§ **TASK INSTRUCTIONS**
Would you return every entry below exactly as written, without its images?
☆ ☆ ☆ ☆ ☆
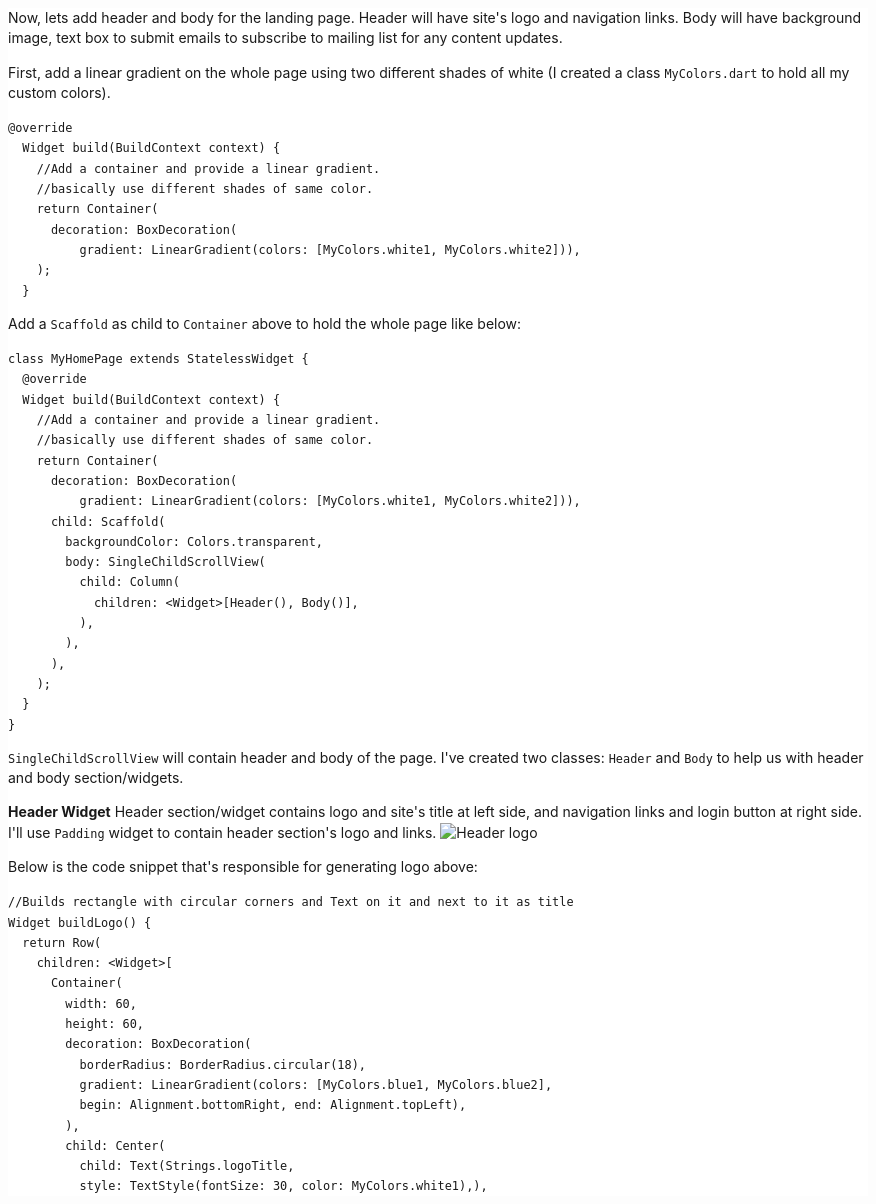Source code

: Now, lets add header and body for the landing page. Header will have site's logo and navigation links. Body will have background image, text box to submit emails to subscribe to mailing list for any content updates.

First, add a linear gradient on the whole page using two different shades of white (I created a class `MyColors.dart` to hold all my custom colors).
```
@override
  Widget build(BuildContext context) {
    //Add a container and provide a linear gradient.
    //basically use different shades of same color.
    return Container(
      decoration: BoxDecoration(
          gradient: LinearGradient(colors: [MyColors.white1, MyColors.white2])),
    );
  }
```
Add a `Scaffold` as child to `Container` above to hold the whole page like below:
```
class MyHomePage extends StatelessWidget {
  @override
  Widget build(BuildContext context) {
    //Add a container and provide a linear gradient.
    //basically use different shades of same color.
    return Container(
      decoration: BoxDecoration(
          gradient: LinearGradient(colors: [MyColors.white1, MyColors.white2])),
      child: Scaffold(
        backgroundColor: Colors.transparent,
        body: SingleChildScrollView(
          child: Column(
            children: <Widget>[Header(), Body()],
          ),
        ),
      ),
    );
  }
}
```
`SingleChildScrollView` will contain header and body of the page. I've created two classes: `Header` and `Body` to help us with header and body section/widgets.

**Header Widget**
Header section/widget contains logo and site's title at left side, and navigation links and login button at right side.
I'll use `Padding` widget to contain header section's logo and links.
![Header logo]({attach}../../images/flutter/ftf_logo.jpg)

Below is the code snippet that's responsible for generating logo above:

```
//Builds rectangle with circular corners and Text on it and next to it as title
Widget buildLogo() {
  return Row(
    children: <Widget>[
      Container(
        width: 60,
        height: 60,
        decoration: BoxDecoration(
          borderRadius: BorderRadius.circular(18),
          gradient: LinearGradient(colors: [MyColors.blue1, MyColors.blue2],
          begin: Alignment.bottomRight, end: Alignment.topLeft),
        ),
        child: Center(
          child: Text(Strings.logoTitle,
          style: TextStyle(fontSize: 30, color: MyColors.white1),),
```
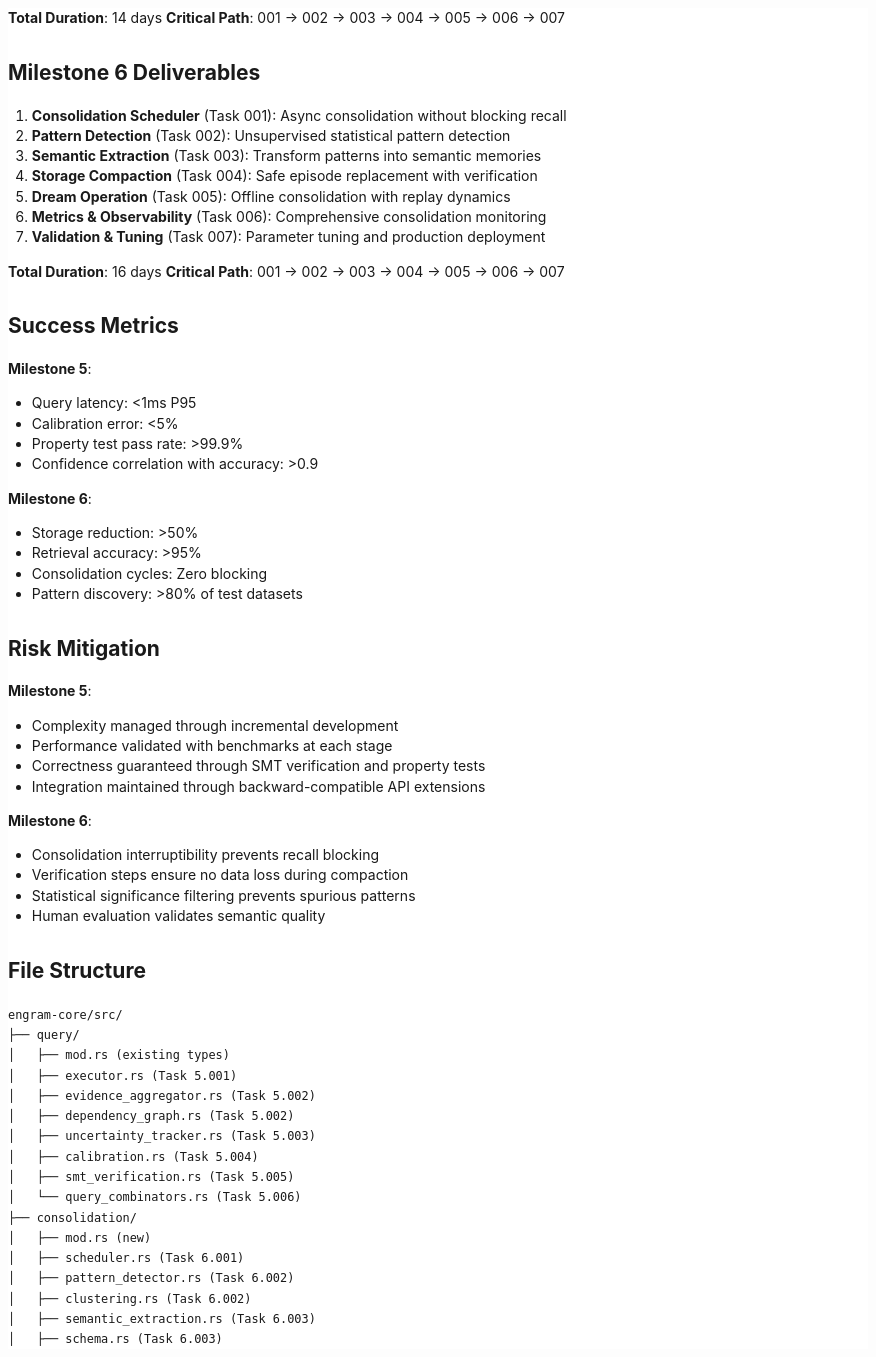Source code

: **Total Duration**: 14 days
**Critical Path**: 001 → 002 → 003 → 004 → 005 → 006 → 007

## Milestone 6 Deliverables

1. **Consolidation Scheduler** (Task 001): Async consolidation without blocking recall
2. **Pattern Detection** (Task 002): Unsupervised statistical pattern detection
3. **Semantic Extraction** (Task 003): Transform patterns into semantic memories
4. **Storage Compaction** (Task 004): Safe episode replacement with verification
5. **Dream Operation** (Task 005): Offline consolidation with replay dynamics
6. **Metrics & Observability** (Task 006): Comprehensive consolidation monitoring
7. **Validation & Tuning** (Task 007): Parameter tuning and production deployment

**Total Duration**: 16 days
**Critical Path**: 001 → 002 → 003 → 004 → 005 → 006 → 007

## Success Metrics

**Milestone 5**:
- Query latency: <1ms P95
- Calibration error: <5%
- Property test pass rate: >99.9%
- Confidence correlation with accuracy: >0.9

**Milestone 6**:
- Storage reduction: >50%
- Retrieval accuracy: >95%
- Consolidation cycles: Zero blocking
- Pattern discovery: >80% of test datasets

## Risk Mitigation

**Milestone 5**:
- Complexity managed through incremental development
- Performance validated with benchmarks at each stage
- Correctness guaranteed through SMT verification and property tests
- Integration maintained through backward-compatible API extensions

**Milestone 6**:
- Consolidation interruptibility prevents recall blocking
- Verification steps ensure no data loss during compaction
- Statistical significance filtering prevents spurious patterns
- Human evaluation validates semantic quality

## File Structure

```
engram-core/src/
├── query/
│   ├── mod.rs (existing types)
│   ├── executor.rs (Task 5.001)
│   ├── evidence_aggregator.rs (Task 5.002)
│   ├── dependency_graph.rs (Task 5.002)
│   ├── uncertainty_tracker.rs (Task 5.003)
│   ├── calibration.rs (Task 5.004)
│   ├── smt_verification.rs (Task 5.005)
│   └── query_combinators.rs (Task 5.006)
├── consolidation/
│   ├── mod.rs (new)
│   ├── scheduler.rs (Task 6.001)
│   ├── pattern_detector.rs (Task 6.002)
│   ├── clustering.rs (Task 6.002)
│   ├── semantic_extraction.rs (Task 6.003)
│   ├── schema.rs (Task 6.003)
```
☆ ☆ ☆ ☆ ☆
§ **EXPECTED OUTPUT**
Source code

: Now, lets add header and body for the landing page. Header will have site's logo and navigation links. Body will have background image, text box to submit emails to subscribe to mailing list for any content updates.

First, add a linear gradient on the whole page using two different shades of white (I created a class `MyColors.dart` to hold all my custom colors).
```
@override
  Widget build(BuildContext context) {
    //Add a container and provide a linear gradient.
    //basically use different shades of same color.
    return Container(
      decoration: BoxDecoration(
          gradient: LinearGradient(colors: [MyColors.white1, MyColors.white2])),
    );
  }
```
Add a `Scaffold` as child to `Container` above to hold the whole page like below:
```
class MyHomePage extends StatelessWidget {
  @override
  Widget build(BuildContext context) {
    //Add a container and provide a linear gradient.
    //basically use different shades of same color.
    return Container(
      decoration: BoxDecoration(
          gradient: LinearGradient(colors: [MyColors.white1, MyColors.white2])),
      child: Scaffold(
        backgroundColor: Colors.transparent,
        body: SingleChildScrollView(
          child: Column(
            children: <Widget>[Header(), Body()],
          ),
        ),
      ),
    );
  }
}
```
`SingleChildScrollView` will contain header and body of the page. I've created two classes: `Header` and `Body` to help us with header and body section/widgets.

**Header Widget**
Header section/widget contains logo and site's title at left side, and navigation links and login button at right side.
I'll use `Padding` widget to contain header section's logo and links.
![Header logo]({attach}../../images/flutter/ftf_logo.jpg)

Below is the code snippet that's responsible for generating logo above:

```
//Builds rectangle with circular corners and Text on it and next to it as title
Widget buildLogo() {
  return Row(
    children: <Widget>[
      Container(
        width: 60,
        height: 60,
        decoration: BoxDecoration(
          borderRadius: BorderRadius.circular(18),
          gradient: LinearGradient(colors: [MyColors.blue1, MyColors.blue2],
          begin: Alignment.bottomRight, end: Alignment.topLeft),
        ),
        child: Center(
          child: Text(Strings.logoTitle,
          style: TextStyle(fontSize: 30, color: MyColors.white1),),
```
Source code

: **Total Duration**: 14 days
**Critical Path**: 001 → 002 → 003 → 004 → 005 → 006 → 007

## Milestone 6 Deliverables

1. **Consolidation Scheduler** (Task 001): Async consolidation without blocking recall
2. **Pattern Detection** (Task 002): Unsupervised statistical pattern detection
3. **Semantic Extraction** (Task 003): Transform patterns into semantic memories
4. **Storage Compaction** (Task 004): Safe episode replacement with verification
5. **Dream Operation** (Task 005): Offline consolidation with replay dynamics
6. **Metrics & Observability** (Task 006): Comprehensive consolidation monitoring
7. **Validation & Tuning** (Task 007): Parameter tuning and production deployment

**Total Duration**: 16 days
**Critical Path**: 001 → 002 → 003 → 004 → 005 → 006 → 007

## Success Metrics

**Milestone 5**:
- Query latency: <1ms P95
- Calibration error: <5%
- Property test pass rate: >99.9%
- Confidence correlation with accuracy: >0.9

**Milestone 6**:
- Storage reduction: >50%
- Retrieval accuracy: >95%
- Consolidation cycles: Zero blocking
- Pattern discovery: >80% of test datasets

## Risk Mitigation

**Milestone 5**:
- Complexity managed through incremental development
- Performance validated with benchmarks at each stage
- Correctness guaranteed through SMT verification and property tests
- Integration maintained through backward-compatible API extensions

**Milestone 6**:
- Consolidation interruptibility prevents recall blocking
- Verification steps ensure no data loss during compaction
- Statistical significance filtering prevents spurious patterns
- Human evaluation validates semantic quality

## File Structure

```
engram-core/src/
├── query/
│   ├── mod.rs (existing types)
│   ├── executor.rs (Task 5.001)
│   ├── evidence_aggregator.rs (Task 5.002)
│   ├── dependency_graph.rs (Task 5.002)
│   ├── uncertainty_tracker.rs (Task 5.003)
│   ├── calibration.rs (Task 5.004)
│   ├── smt_verification.rs (Task 5.005)
│   └── query_combinators.rs (Task 5.006)
├── consolidation/
│   ├── mod.rs (new)
│   ├── scheduler.rs (Task 6.001)
│   ├── pattern_detector.rs (Task 6.002)
│   ├── clustering.rs (Task 6.002)
│   ├── semantic_extraction.rs (Task 6.003)
│   ├── schema.rs (Task 6.003)
```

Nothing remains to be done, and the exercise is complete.